[Exercise brief]: Once you reach the line containing "M352 296 508 283" in the entries below, write out that line and each one after it down to the line containing "M0 475 50 454 142 401 217 339 224", exactly and with nothing added.

Saved entries
+---+

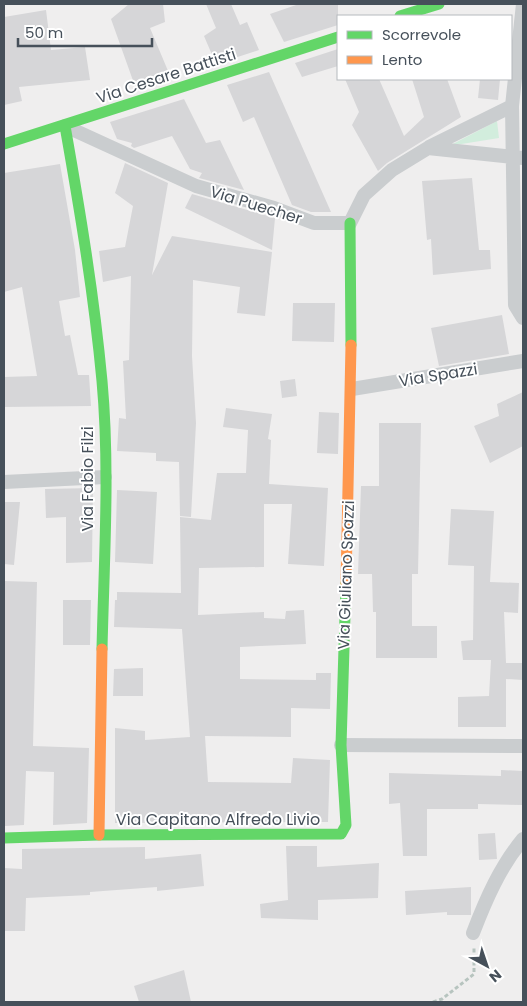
<svg xmlns="http://www.w3.org/2000/svg" width="527" height="1006" font-family="Poppins,sans-serif">
<style>
.green{fill:#d2eddd}
.building{fill:#d6d6d8}
.lines{fill:none;stroke-linecap:round;stroke-linejoin:round}
.path{stroke:#b7c4bf;stroke-width:3;stroke-dasharray:4 2.5;stroke-linecap:butt}
.street{stroke:#cacdcf;stroke-width:14}
.fast{stroke:#63d668;stroke-width:11}
.slow{stroke:#ff974d;stroke-width:11}
.labels{text-anchor:middle;dominant-baseline:central;stroke-width:4;stroke-linejoin:round;paint-order:stroke}
.street-label{font-size:16px;fill:#46505a;stroke:#fff}
</style>
<rect width="100%" height="100%" fill="#efeeee"/>
<path class="green" d="M497 121 499 138 449 146Z"/>
<path class="building" d="M129 4H163L165 22 150 28 171 78 136 89 111 19Z
M206 4H231L240 25 247 22 259 50 216 64 204 36 216 28Z
M299 4H338V25L284 42 270 14Z
M46 10 51 50 85 47 90 80 19 87 22 101 4 105V17Z
M338 49V66L302 77 295 63Z
M269 72 331 212H311L292 205 254 117 243 122 227 85Z
M345 79H379L404 136 424 117 412 79H447L461 117 387 163 378 171 352 125 359 112Z
M480 79H500L498 100 478 98Z
M184 99 206 143 220 140 244 190 199 178 202 173 190 169 172 136 134 148 131 146 132 143 117 139 110 122Z
M125 163 168 183 152 275 172 236 272 252 265 316 237 313 240 287 193 280 192 356 196 423 191 517 180 516 179 462 156 461V453L117 451 119 418 126 419 123 361 129 360 131 276 103 282 99 251 125 247 133 206 115 193Z
M60 164 75 250 80 297 59 301 65 336 70 335 78 375H89L91 406 4 407V377L37 376 22 287 4 292V173Z
M472 178 479 250H490L491 269 433 275 431 239 427 240 422 181Z
M192 194 275 218 272 250 185 208Z
M293 303H335L334 342 292 341Z
M502 315 509 354 439 366 431 328Z
M295 379 297 396 282 398 280 381Z
M523 392V446L490 463 474 426 499 416 497 404Z
M226 408 272 414 268 439 271 440 269 484 328 488 324 566 288 564 292 504H264V567L199 568 198 615 264 612V618L285 619 286 611 304 610 306 644 240 647V679L316 680V673H331L330 709 291 708V737L205 736 208 782 291 783 293 758 330 760 328 822 115 823V728L145 731V740L190 737 182 629 114 627 115 600H117V592L181 593 180 517 211 520 217 473H246L248 430 223 427Z
M319 412 339 413 338 454 317 453Z
M379 423H421L418 574H412V626H437V658H376V612H373L372 574H358L361 486H379Z
M93 488 92 562 66 563V517L46 518 45 489Z
M117 490 157 492 153 564 115 562Z
M4 502H20L14 565 4 564Z
M451 509 494 511 490 582 519 583 518 613 504 612 506 663H523V680L506 679V727H458V697L489 696 491 660H463L461 641 473 640 474 566 448 565Z
M4 581 37 582 33 746 89 748 87 823 53 825 54 772 26 771 24 825 5 826Z
M63 600H91L90 645H63Z
M143 668V696H113L114 669Z
M501 770 523 771V805L478 804V809H427V856H403L400 803 389 804V773L501 776Z
M495 833 497 859 479 860 478 834Z
M286 846H317V867L379 863 378 898 318 900V920L261 918 260 904 288 900Z
M145 847V859L201 854 204 886 157 891V887L90 892V895L26 898 25 931H4V868L22 869V849Z
M471 887V915H447V912L406 915 405 891Z
M184 970 191 1002H139L134 986Z"/>
<g class="lines">
<path class="path" d="M433 1002 442 999 474 974V947"/>
<path class="street" d="M523 4 512 106 515 305 523 318
M65 126 196 186 274 208 314 223H350L364 195 392 170 428 148 523 158
M429 147 512 106
M352 389 523 361
M4 482 105 477
M341 745 523 746
M473 933C486 899 500 867 523 839"/>
<path class="fast" d="M400 16 439 4
M65 126C80 211 94 295 102 381 110 469 104 560 102 649
M4 144 338 37
M350 223 351 345
M4 838 99 835 341 834 346 825 341 745 346 583"/>
<path class="slow" d="M346 583 351 345
M99 835 102 649"/>
</g>
<g class="labels">
<g class="street-label">
<text transform="translate(166 76) rotate(-18)">Via Cesare Battisti</text>
<text transform="translate(256 205) rotate(17)">Via Puecher</text>
<text transform="translate(438 375) rotate(-9)">Via Spazzi</text>
<text transform="translate(87 479) rotate(-90)">Via Fabio Filzi</text>
<text transform="translate(346 575) rotate(-88)">Via Giuliano Spazzi</text>
<text x="218" y="819">Via Capitano Alfredo Livio</text>
</g>
</g>
<rect width="527" height="1006" fill="none" stroke="#46505a" stroke-width="10"/>
<rect x="337" y="15" width="175" height="65" fill="#ffffff" stroke="#b5b9bd"/>
<rect x="347" y="31" width="25" height="8" fill="#63d668" stroke="#b5b9bd"/>
<text x="382" y="40" font-size="15" fill="#46505a">Scorrevole</text>
<rect x="347" y="56" width="25" height="8" fill="#ff974d" stroke="#b5b9bd"/>
<text x="382" y="65" font-size="15" fill="#46505a">Lento</text>
<g transform="translate(487 966) rotate(140)" stroke="#ffffff" stroke-width="4" paint-order="stroke">
<path d="M0-4L9 19L0 12L-9 19Z" fill="#46505a"/>
<text y="-8" font-size="14" font-weight="bold" text-anchor="middle" fill="#46505a">N</text>
</g>
<path d="M18 38v8h134v-8" fill="none" stroke="#46505a" stroke-width="2.5"/>
<text x="25" y="38" font-size="15" fill="#46505a" stroke="#ffffff" stroke-width="4" paint-order="stroke">50 m</text>
</svg>
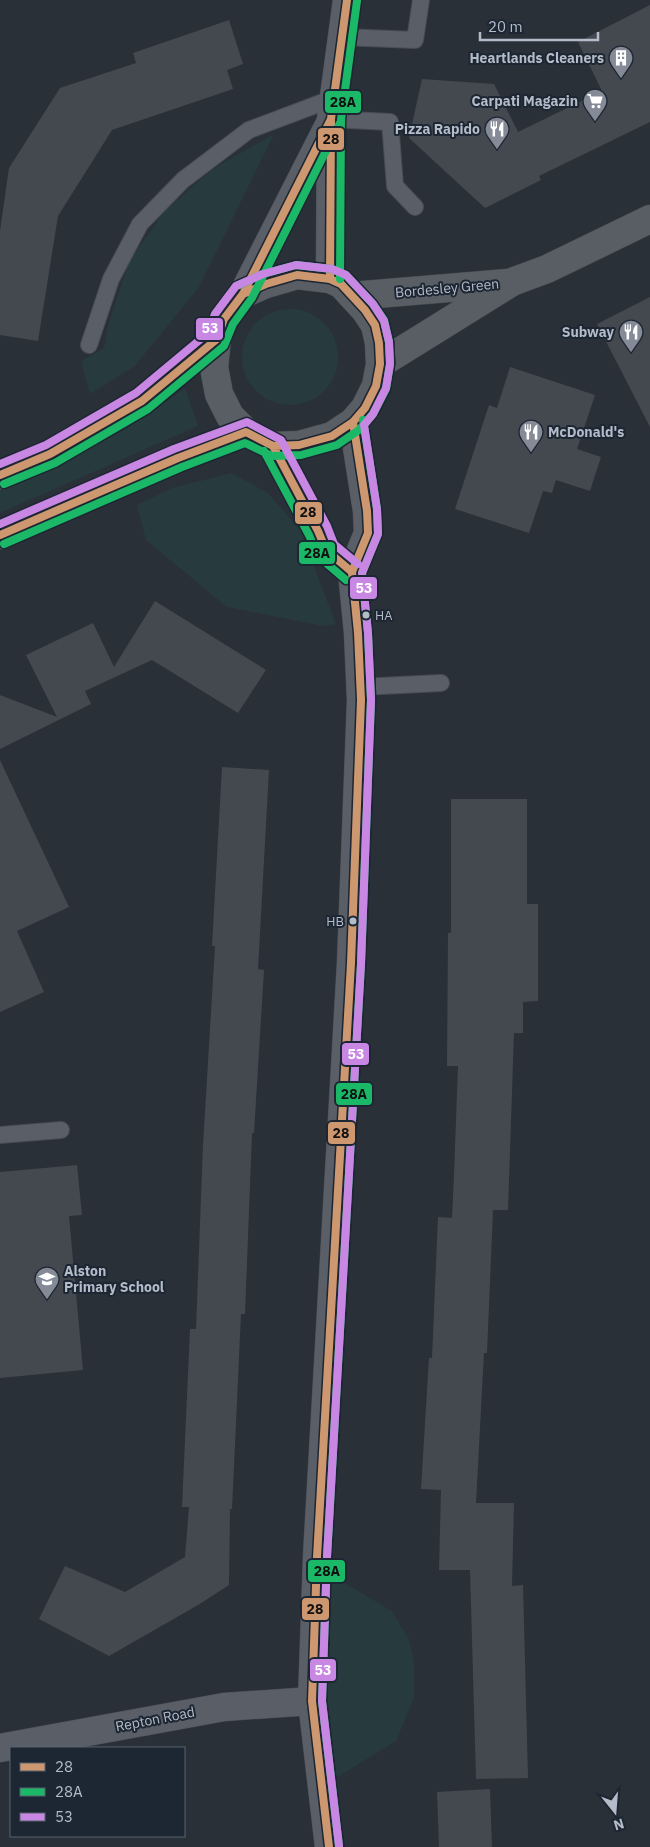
<svg xmlns="http://www.w3.org/2000/svg" width="650" height="1847" font-family="'IBM Plex Sans',sans-serif">
	<style>
		.green { fill: #273a3e }
		.building { fill: #444950 }
		.lines { fill: none; stroke-linecap: round; stroke-linejoin: round }
		.service-casing { stroke: #484c53; stroke-width: 18 }
		.minor-casing { stroke: #484c53; stroke-width: 29 }
		.tertiary-casing { stroke: #484c53; stroke-width: 29 }
		.secondary-casing { stroke: #484c53; stroke-width: 29 }
		.service { stroke: #5a5e66; stroke-width: 16 }
		.minor { stroke: #5a5e66; stroke-width: 28 }
		.tertiary { stroke: #5a5e66; stroke-width: 28 }
		.secondary { stroke: #595d64; stroke-width: 28 }
		.bus-1-casing { stroke: #1d2633; stroke-width: 11 }
		.bus-2-casing { stroke: #1d2633; stroke-width: 11 }
		.bus-3-casing { stroke: #1d2633; stroke-width: 11 }
		.bus-1 { stroke: #cd976f; stroke-width: 8 }
		.bus-2 { stroke: #1ab867; stroke-width: 8 }
		.bus-3 { stroke: #c787e3; stroke-width: 8 }
		.bus-dot { fill: #b4bcc9; stroke: #1d2633; stroke-width: 2 }
		.labels { text-anchor: middle; dominant-baseline: central; stroke-width: 4; stroke-linejoin: round; paint-order: stroke }
		.bus-label { font-size: 13px; fill: #b4bcc9; stroke: #1d2633; text-anchor: start }
		.poi-label { font-size: 14px; font-weight: bold; fill: #b4bcc9; stroke: #1d2633; text-anchor: end }
		.street-label { font-size: 14px; fill: #b4bcc9; stroke: #1d2633 }
		.line-badge { stroke: #1d2633; stroke-width: 2 }
		.badge-label { font-size: 14px; text-anchor: middle; font-weight: bold; fill: #fff }
		.pale-badge-label { font-size: 14px; text-anchor: middle; font-weight: bold; fill: #111 }
	</style>
	<rect width="100%" height="100%" fill="#2a3038"/>
	<path class="green" d="M274 134 199 287 135 366 90 394 81 361 104 348 108 326 129 261 165 211 211 170Z
		M242 357a48 48 0 1 1 96 0a48 48 0 1 1-96 0Z
		M185 388 198 426 0 513V488L51 466 126 429Z
		M232 473 268 493 300 530 336 624 323 626 227 607 146 540 137 505 172 488Z
		M331 1575 392 1611 409 1640 414 1662V1698L396 1741 336 1778 326 1697Z"/>
	<path class="building" d="M650 5V122L539 176 541 180 485 208 409 138 422 79 494 84 518 132 602 91 578 42Z
		M229 20 243 64 227 70 233 89 112 130 58 216 38 341 0 335V231L9 168 60 88 136 63 133 53Z
		M650 297V427L597 324Z
		M510 367 595 395 577 449 601 457 590 491 556 480 552 493 543 491 529 533 455 509 489 405 497 408Z
		M155 601 266 670 238 713 152 660 85 691 91 704 0 749V695L57 717 26 655 93 623 114 667Z
		M0 760 69 907 17 931 44 992 0 1012Z
		M222 767 269 770 258 969 264 970 254 1133H252L245 1314H241L232 1509H230L229 1585 198 1605 109 1656 39 1619 65 1566 125 1592 185 1557 189 1507H182L190 1329H196L203 1145 215 946H212Z
		M451 799H527V904H538V1001L523 1002V1033H514L508 1210H493L487 1353H484L476 1503H514L512 1586 523 1585 528 1778 476 1779 470 1570H439L441 1490 421 1489 429 1358H432L438 1217 452 1218 454 1175 458 1066H447L448 933H451Z
		M77 1165 82 1215 69 1216 83 1370 0 1378V1172Z
		M490 1789 492 1847H439L437 1792Z"/>
	<g class="lines">
		<defs>
			<path id="service" d="M342 37 415 40 421 0
				M331 119 390 122 395 186 415 207
				M89 345 111 279 140 224 183 180 249 130 334 98
				M360 687 441 683
				M0 1135 61 1130"/>
			<path id="minor" d="M0 1748 224 1707 312 1701"/>
			<path id="tertiary" d="M330 279 331 119 347 0
				M243 294 329 125
				M273 446 318 531 326 550 352 572
				M329 1847 312 1701 317 1557 351 963 361 700 358 633 352 572 368 533 367 511 353 422"/>
			<path id="secondary" d="M297 275 330 279 341 284 365 310 375 325 379 343 380 364 376 386 365 408 353 422 332 436 299 445 273 446 246 432 230 416 219 394 214 367 217 339 224 319 243 294 266 284Z
				M352 296 508 283
				M380 364 512 282 547 269 650 219
				M0 475 50 454 142 401 217 339
				M0 535 178 458 246 432"/>
		</defs>
		<use href="#service" class="service-casing"/>
		<use href="#minor" class="minor-casing"/>
		<use href="#tertiary" class="tertiary-casing"/>
		<use href="#secondary" class="secondary-casing"/>
		<use href="#service" class="service"/>
		<use href="#minor" class="minor"/>
		<use href="#tertiary" class="tertiary"/>
		<use href="#secondary" class="secondary"/>
		<defs>
			<path id="bus-1" d="M330 279 331 119 347 0
				M273 446 318 531 326 550 352 572
				M0 475 50 454 142 401 217 339 224 319 243 294 331 119
				M0 535 178 458 246 432 273 446 299 445 332 436 353 422 365 408 376 386 380 364 379 343 375 325 365 310 341 284 330 279 297 275 266 284 243 294
				M329 1847 312 1701 317 1557 351 963 361 700 358 633 352 572 368 533 367 511 353 422"/>
			<path id="bus-2" d="M340 279 341 120 357 1
				M264 451 309 535 318 556 346 580
				M4 484 55 463 148 409 224 346 233 324 252 298 340 123
				M4 544 182 467 245 443 272 456 301 455 337 445 359 430 373 414 386 389 390 364 389 342 384 320 373 304 346 275 332 269 296 265 263 274 239 285
				M339 1846 322 1701 327 1557 361 964 371 700 368 633 362 573 378 534 377 509 363 420"/>
			<path id="bus-3" d="M0 464 46 445 136 393 208 333 215 314 236 286 263 274 296 265 332 269 346 275 373 304 384 321 389 342 390 364 386 388 373 414 364 425 377 509 378 534 362 573 368 633 371 700 361 964 327 1557 322 1701 339 1846
				M0 524 174 449 247 422 281 440 327 526 334 544 358 564"/>
		</defs>
		<use href="#bus-1" class="bus-1-casing"/>
		<use href="#bus-2" class="bus-2-casing"/>
		<use href="#bus-3" class="bus-3-casing"/>
		<use href="#bus-1" class="bus-1"/>
		<use href="#bus-2" class="bus-2"/>
		<use href="#bus-3" class="bus-3"/>
	</g>
	<defs>
		<symbol id="building-pin" viewBox="-11 -11 22 30"><path d="M0 17L-7.5 6A9.5 9.5 0 1 1 7.5 6Z" fill="#848b96" stroke="#1d2633"/><path d="M-4-6H4V6H1V3H-1V6H-4ZM-2.5-4.3h1.7v1.8h-1.7ZM.8-4.3h1.7v1.8H.8ZM-2.5-1h1.7V.8h-1.7ZM.8-1h1.7V.8H.8Z" fill="#fff"/></symbol>
		<symbol id="supermarket-pin" viewBox="-11 -11 22 30"><path d="M0 17L-7.5 6A9.5 9.5 0 1 1 7.5 6Z" fill="#848b96" stroke="#1d2633"/><path d="M-6-5.5h2.5l.6 2H6L4.5 2H-2.5L-4.4-4H-6ZM-1.5 3.2a1.3 1.3 0 1 0 .1 0ZM3 3.2a1.3 1.3 0 1 0 .1 0Z" fill="#fff"/></symbol>
		<symbol id="restaurant-pin" viewBox="-11 -11 22 30"><path d="M0 17L-7.5 6A9.5 9.5 0 1 1 7.5 6Z" fill="#848b96" stroke="#1d2633"/><path d="M-5-6h1v4h1v-4h1v4h1v-4h1v5L-1.5 .5V6h-2V.5L-5-1ZM5-6V6H3V1.5H1.5Q1.5-4 5-6Z" fill="#fff"/></symbol>
		<symbol id="school-pin" viewBox="-11 -11 22 30"><path d="M0 17L-7.5 6A9.5 9.5 0 1 1 7.5 6Z" fill="#848b96" stroke="#1d2633"/><path d="M0-5L7-2L0 1L-7-2ZM-4 1L0 2.5L4 1V4Q0 6-4 4Z" fill="#fff"/></symbol>
	</defs>
	<g fill-rule="evenodd">
		<use href="#building-pin" x="607" y="44" width="28" height="38"/>
		<use href="#supermarket-pin" x="581" y="87" width="28" height="38"/>
		<use href="#restaurant-pin" x="483" y="115" width="28" height="38"/>
		<use href="#restaurant-pin" x="617" y="318" width="28" height="38"/>
		<use href="#restaurant-pin" x="517" y="418" width="28" height="38"/>
		<use href="#school-pin" x="33" y="1265" width="28" height="38"/>
	</g>
	<g class="bus-dot">
		<circle cx="366" cy="615" r="4.5"/>
		<circle cx="353" cy="921" r="4.5"/>
	</g>
	<g class="labels">
		<g class="bus-label">
			<text x="375" y="615">HA</text>
			<text x="344" y="921" text-anchor="end">HB</text>
		</g>
		<g class="poi-label">
			<text x="604" y="58">Heartlands Cleaners</text>
			<text x="578" y="101">Carpati Magazin</text>
			<text x="480" y="129">Pizza Rapido</text>
			<text x="614" y="332">Subway</text>
			<text x="548" y="432" text-anchor="start">McDonald's</text>
			<text x="64" y="1271" text-anchor="start">Alston<tspan x="64" dy="16">Primary School</tspan></text>
		</g>
		<g class="street-label">
			<text transform="translate(447 288) rotate(-5)">Bordesley Green</text>
			<text transform="translate(155 1719) rotate(-11)">Repton Road</text>
		</g>
	</g>
	<g class="line-badge">
		<rect x="324" y="90" width="38" height="24" rx="5" fill="#1ab867"/>
		<rect x="317" y="127" width="28" height="24" rx="5" fill="#cd976f"/>
		<rect x="195" y="317" width="29" height="24" rx="5" fill="#c787e3"/>
		<rect x="294" y="501" width="29" height="24" rx="5" fill="#cd976f"/>
		<rect x="298" y="541" width="38" height="24" rx="5" fill="#1ab867"/>
		<rect x="349" y="576" width="29" height="24" rx="5" fill="#c787e3"/>
		<rect x="341" y="1042" width="29" height="24" rx="5" fill="#c787e3"/>
		<rect x="335" y="1082" width="38" height="24" rx="5" fill="#1ab867"/>
		<rect x="327" y="1121" width="29" height="24" rx="5" fill="#cd976f"/>
		<rect x="307" y="1559" width="39" height="24" rx="5" fill="#1ab867"/>
		<rect x="301" y="1597" width="29" height="24" rx="5" fill="#cd976f"/>
		<rect x="309" y="1658" width="28" height="24" rx="5" fill="#c787e3"/>
	</g>
	<g class="badge-label">
		<text x="210" y="333">53</text>
		<text x="364" y="593">53</text>
		<text x="356" y="1059">53</text>
		<text x="323" y="1675">53</text>
	</g>
	<g class="pale-badge-label">
		<text x="343" y="107">28A</text>
		<text x="331" y="144">28</text>
		<text x="308" y="517">28</text>
		<text x="317" y="558">28A</text>
		<text x="354" y="1099">28A</text>
		<text x="341" y="1138">28</text>
		<text x="327" y="1576">28A</text>
		<text x="315" y="1614">28</text>
	</g>
	<rect x="10" y="1747" width="175" height="90" fill="#1d2633" stroke="#59626f"/>
	<rect x="20" y="1763" width="25" height="8" fill="#cd976f" stroke="#59626f"/>
	<text x="55" y="1772" font-size="15" fill="#b4bcc9">28</text>
	<rect x="20" y="1788" width="25" height="8" fill="#1ab867" stroke="#59626f"/>
	<text x="55" y="1797" font-size="15" fill="#b4bcc9">28A</text>
	<rect x="20" y="1813" width="25" height="8" fill="#c787e3" stroke="#59626f"/>
	<text x="55" y="1822" font-size="15" fill="#b4bcc9">53</text>
	<g transform="translate(615 1812) rotate(163)" stroke="#1d2633" stroke-width="4" paint-order="stroke">
	<path d="M0-4L9 19L0 12L-9 19Z" fill="#b4bcc9"/>
	<text y="-8" font-size="14" font-weight="bold" text-anchor="middle" fill="#b4bcc9">N</text>
	</g>
	<path d="M480 32v8h118v-8" fill="none" stroke="#b4bcc9" stroke-width="2.5"/>
	<text x="488" y="32" font-size="15" fill="#b4bcc9" stroke="#1d2633" stroke-width="4" paint-order="stroke">20 m</text>
</svg>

+---+

[Response]:
				M352 296 508 283
				M380 364 512 282 547 269 650 219
				M0 475 50 454 142 401 217 339
				M0 535 178 458 246 432"/>
		</defs>
		<use href="#service" class="service-casing"/>
		<use href="#minor" class="minor-casing"/>
		<use href="#tertiary" class="tertiary-casing"/>
		<use href="#secondary" class="secondary-casing"/>
		<use href="#service" class="service"/>
		<use href="#minor" class="minor"/>
		<use href="#tertiary" class="tertiary"/>
		<use href="#secondary" class="secondary"/>
		<defs>
			<path id="bus-1" d="M330 279 331 119 347 0
				M273 446 318 531 326 550 352 572
				M0 475 50 454 142 401 217 339 224 319 243 294 331 119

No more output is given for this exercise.